Yvonne and Brenda drift apart. As Tom Wabe's new girlfriend, Brenda goes to dinner on his canal barge home and stays the night. They spend the next day taking photos and she goes on to become a top model, while Yvonne's popularity wanes. Yvonne throws a plate at the TV when she sees Brenda in an advert for a new perfume called "Direct Action".

At a glamorous and star-studded party for Yvonne at the top of the Post Office Tower, Yvonne sits alone while everyone else enjoys themselves. Brenda watches the party on TV and sees Tom arrive and get mobbed by adoring girls. She gatecrashes the party only to see Yvonne humiliated when she falls in her own giant cake. Brenda finds the control to the revolving restaurant and turns it to full speed ending the party.

The girls walk away in the early morning and decide to return home.

Cast[]

Production notes[]

The film reunited Redgrave, Tushingham, composer John Addison, cinematographer Manny Wynn and director Davis (he was also a camera operator in A Taste of Honey) from the 1964 film Girl with Green Eyes.
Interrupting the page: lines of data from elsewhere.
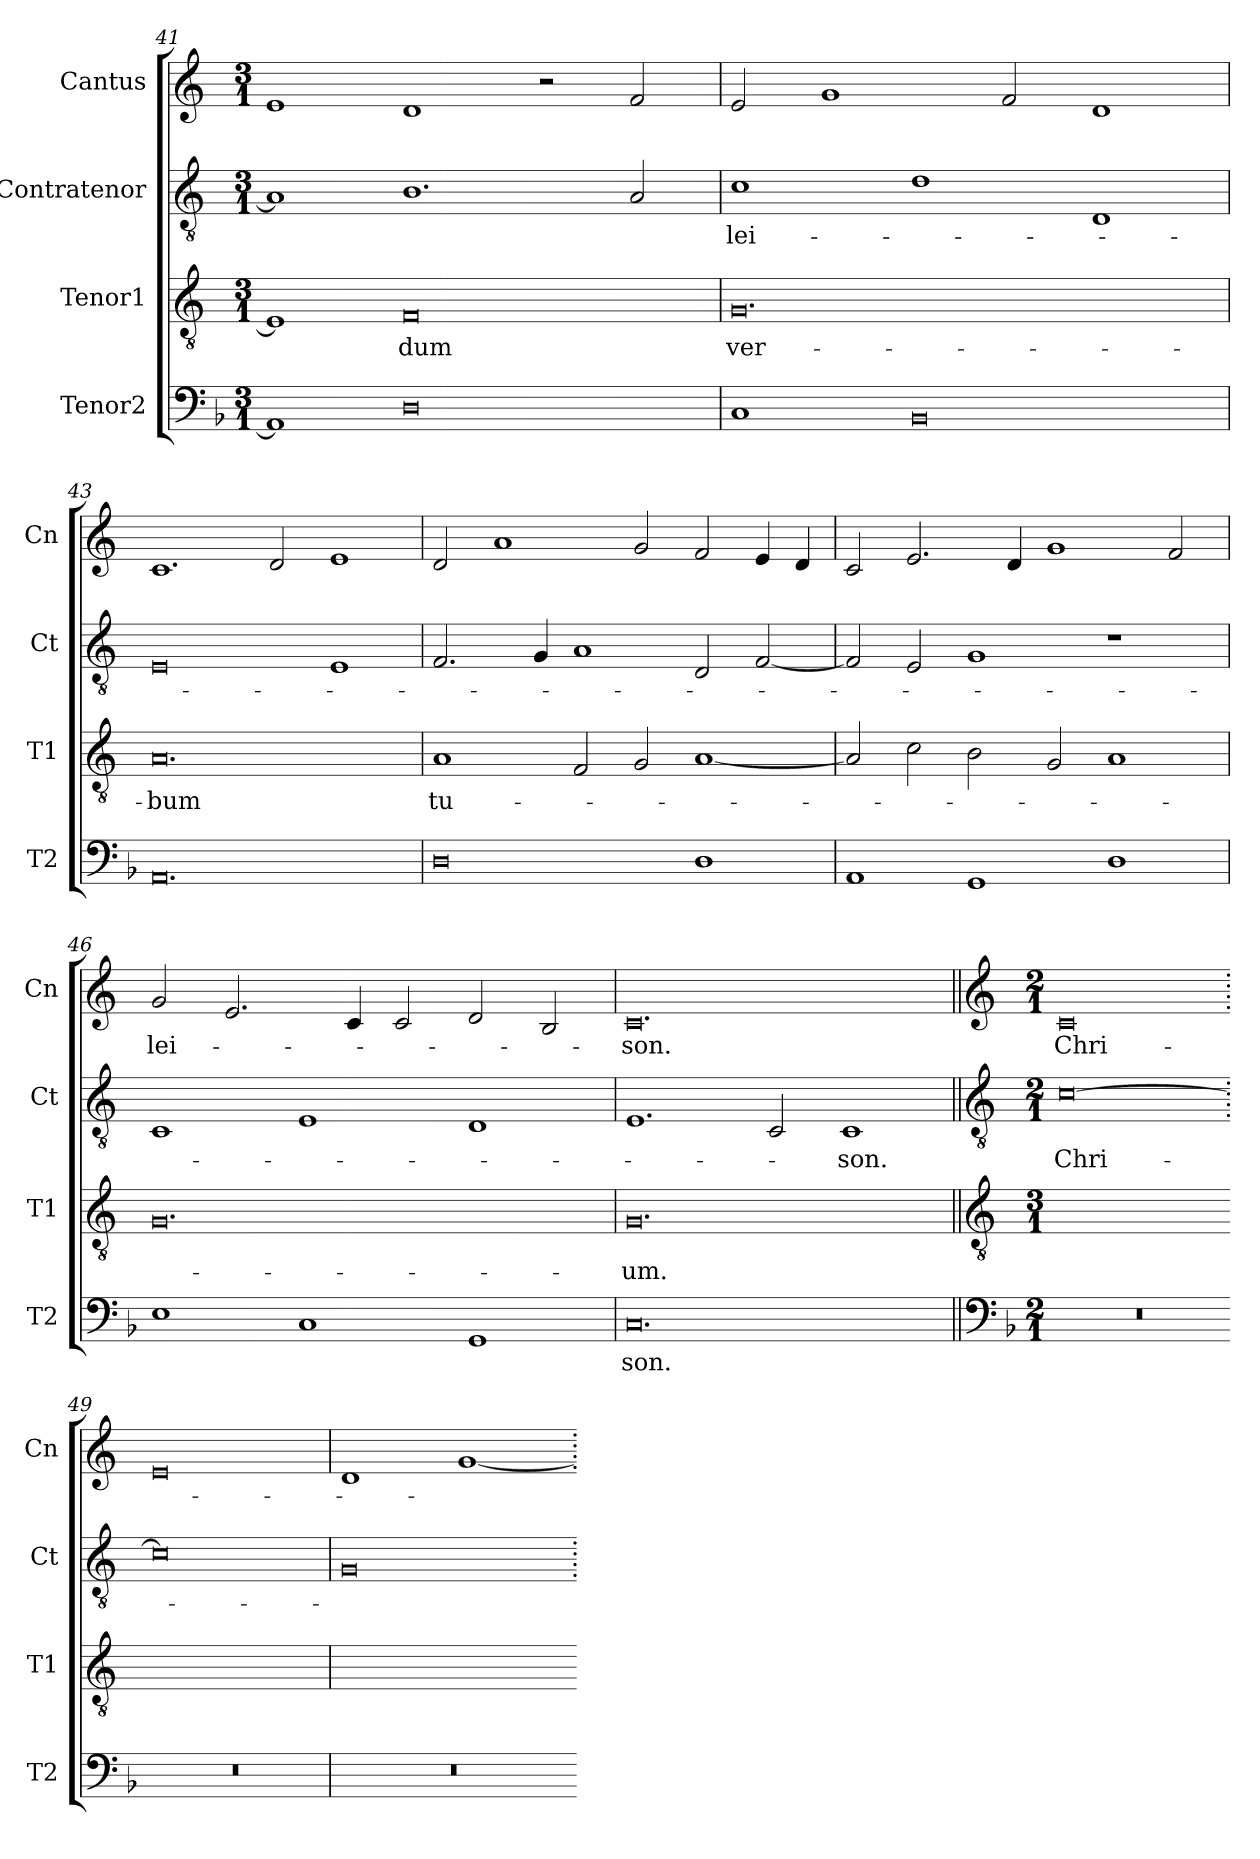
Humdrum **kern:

**kern	**text	**kern	**text	**kern	**text	**kern	**text
*part4	*part4	*part3	*part3	*part2	*part2	*part1	*part1
*staff4	*staff4	*staff3	*staff3	*staff2	*staff2	*staff1	*staff1
*I"Tenor2	*	*I"Tenor1	*	*I"Contratenor	*	*I"Cantus	*
*I'T2	*	*I'T1	*	*I'Ct	*	*I'Cn	*
*clefF4	*	*clefGv2	*	*clefGv2	*	*clefG2	*
*k[b-]	*	*k[]	*	*k[]	*	*k[]	*
*M3/1	*	*M3/1	*	*M3/1	*	*M3/1	*
=41	=41	=41	=41	=41	=41	=41	=41
1AA]	.	1E]	.	1A]	.	1e	.
0D	.	0F	-dum	1.B	.	1d	.
.	.	.	.	.	.	2r	.
.	.	.	.	2A/	.	2f/	.
=42	=42	=42	=42	=42	=42	=42	=42
1C	.	0.G	ver-	1c	-lei-	2e/	.
.	.	.	.	.	.	1g	.
0BB-	.	.	.	1d	.	.	.
.	.	.	.	.	.	2f/	.
.	.	.	.	1D	.	1d	.
=43	=43	=43	=43	=43	=43	=43	=43
0.AA	.	0.A	-bum	0E	.	1.c	.
.	.	.	.	.	.	2d/	.
.	.	.	.	1E	.	1e	.
=44	=44	=44	=44	=44	=44	=44	=44
0D	.	1A	tu-	2.F/	.	2d/	.
.	.	.	.	.	.	1a	.
.	.	.	.	4G/	.	.	.
.	.	2F/	.	1A	.	.	.
.	.	2G/	.	.	.	2g/	.
1D	.	[1A	.	2D/	.	2f/	.
.	.	.	.	[2F/	.	4e/	.
.	.	.	.	.	.	4d/	.
=45	=45	=45	=45	=45	=45	=45	=45
1AA	.	2A/]	.	2F/]	.	2c/	.
.	.	2c\	.	2E/	.	2.e/	.
1GG	.	2B\	.	1G	.	.	.
.	.	.	.	.	.	4d/	.
.	.	2G/	.	.	.	1g	.
1D	.	1A	.	1r	.	.	.
.	.	.	.	.	.	2f/	.
=46	=46	=46	=46	=46	=46	=46	=46
1E	.	0.G	.	1C	.	2g/	-lei-
.	.	.	.	.	.	2.e/	.
1C	.	.	.	1E	.	.	.
.	.	.	.	.	.	4c/	.
.	.	.	.	.	.	2c/	.
1GG	.	.	.	1D	.	2d/	.
.	.	.	.	.	.	2B/	.
=47	=47	=47	=47	=47	=47	=47	=47
0.C	-son.	0.G	-um.	1.E	.	0.c	-son.
.	.	.	.	2C/	.	.	.
.	.	.	.	1C	-son.	.	.
!!LO:LB:g=z
=48||	=48||	=48||	=48||	=48||	=48||	=48||	=48||
*clefF4	*	*clefGv2	*	*clefGv2	*	*clefG2	*
*k[b-]	*	*k[]	*	*k[]	*	*k[]	*
*M2/1	*	*M3/1	*	*M2/1	*	*M2/1	*
0r	.	0r	.	[0c	Chri-	0c	Chri-
=49.	=49.	=49	=49.	=49.	=49.	=49.	=49.
0r	.	0r	.	0c]	.	0e	.
=50	=50	=50	=50	=50	=50	=50	=50
0r	.	0r	.	0G	.	1d	.
.	.	.	.	.	.	[1g	.
=.	=.	=	=.	=.	=.	=.	=.
*-	*-	*-	*-	*-	*-	*-	*-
Similarly, Murray Melvin and Paul Danquah, Tushingham's co-stars in A Taste of Honey, appear in cameo roles as boutique shop customers. Geoffrey Hughes, later to become familiar to millions as Eddie Yeats in Coronation Street, appears as a workman. The then-popular BBC series Juke Box Jury is parodied as Hi-Fi Court, and the UK version of the hidden camera series Candid Camera is parodied as You Can't Help Laughing!
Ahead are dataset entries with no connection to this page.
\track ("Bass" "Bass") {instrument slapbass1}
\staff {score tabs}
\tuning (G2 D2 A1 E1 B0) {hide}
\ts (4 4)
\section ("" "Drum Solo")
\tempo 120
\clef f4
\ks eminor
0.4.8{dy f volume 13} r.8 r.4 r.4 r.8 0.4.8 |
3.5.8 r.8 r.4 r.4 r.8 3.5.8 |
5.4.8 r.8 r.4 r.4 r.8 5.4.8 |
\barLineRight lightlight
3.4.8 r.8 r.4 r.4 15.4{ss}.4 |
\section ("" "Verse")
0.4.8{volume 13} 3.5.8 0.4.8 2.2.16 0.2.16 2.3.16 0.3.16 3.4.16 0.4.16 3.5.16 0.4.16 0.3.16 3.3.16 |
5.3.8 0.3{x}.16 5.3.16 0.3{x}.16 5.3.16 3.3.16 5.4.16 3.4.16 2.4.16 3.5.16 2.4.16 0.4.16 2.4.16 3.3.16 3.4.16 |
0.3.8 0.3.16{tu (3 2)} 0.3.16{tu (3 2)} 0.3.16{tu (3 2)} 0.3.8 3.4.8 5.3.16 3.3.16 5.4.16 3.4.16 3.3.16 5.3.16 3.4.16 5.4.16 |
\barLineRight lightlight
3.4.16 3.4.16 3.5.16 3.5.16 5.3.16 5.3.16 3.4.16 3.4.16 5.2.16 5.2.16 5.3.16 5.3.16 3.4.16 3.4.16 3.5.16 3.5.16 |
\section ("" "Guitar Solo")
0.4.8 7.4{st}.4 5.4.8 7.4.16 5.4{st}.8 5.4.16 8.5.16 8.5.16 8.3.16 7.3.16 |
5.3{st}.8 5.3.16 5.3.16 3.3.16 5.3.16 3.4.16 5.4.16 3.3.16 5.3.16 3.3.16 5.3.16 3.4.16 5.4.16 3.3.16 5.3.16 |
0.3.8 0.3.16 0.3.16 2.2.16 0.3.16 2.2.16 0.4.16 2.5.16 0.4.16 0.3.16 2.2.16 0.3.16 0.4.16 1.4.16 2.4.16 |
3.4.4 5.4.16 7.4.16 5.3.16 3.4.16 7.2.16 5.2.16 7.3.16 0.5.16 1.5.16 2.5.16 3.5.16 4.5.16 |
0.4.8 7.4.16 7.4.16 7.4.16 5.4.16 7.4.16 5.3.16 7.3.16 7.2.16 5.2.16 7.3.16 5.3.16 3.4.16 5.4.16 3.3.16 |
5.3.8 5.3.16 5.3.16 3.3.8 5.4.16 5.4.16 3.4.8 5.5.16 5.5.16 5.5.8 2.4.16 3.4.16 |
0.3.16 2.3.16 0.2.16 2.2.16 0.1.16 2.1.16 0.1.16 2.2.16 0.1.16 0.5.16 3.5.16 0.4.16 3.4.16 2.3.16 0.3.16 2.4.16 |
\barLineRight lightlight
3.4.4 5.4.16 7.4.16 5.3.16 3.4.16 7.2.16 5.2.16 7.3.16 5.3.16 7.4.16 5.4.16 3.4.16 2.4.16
Private Eye magazine at the time referred to the Queen and Princess Margaret as, respectively, Brenda and Yvonne. Some of the characters' names are borrowed from Lewis Carroll's poetry, chiefly the nonsense poem Jabberwocky: Charlotte Brillig, Tom Wabe, Mrs Gimble, Bobby Mome-Rath, Jeremy Tove, Toni Mimsy, and The Snarks (the rock band played by Tomorrow). Additionally, the futuristic art exhibition is held at the Jabberwock Gallery.

The film was nominated for a Golden Globe (Best English-Language Foreign Film) in 1968. The theme tune was sung by Tushingham and Redgrave, who also performed several of the numbers in the film. In the 1993 BBC series , about the British film industry in the 1960s, the actresses appeared in the back of a London taxi singing the theme again.

Reception[]

The film performed poorly at the box office and ABC recorded a loss of $710,000.[1] The film critic Alexander Walker noted that the film arrived too late to parody 'Swinging London' as the fad was already dead.[2]

References[]

  1. ^ a b c "ABC's 5 Years of Film Production Profits & Losses", Variety, 31 May 1973 p 3
  2. ^ Walker, Alexander (1974) Hollywood England: The British Film Industry in the Sixties, Michael Joseph.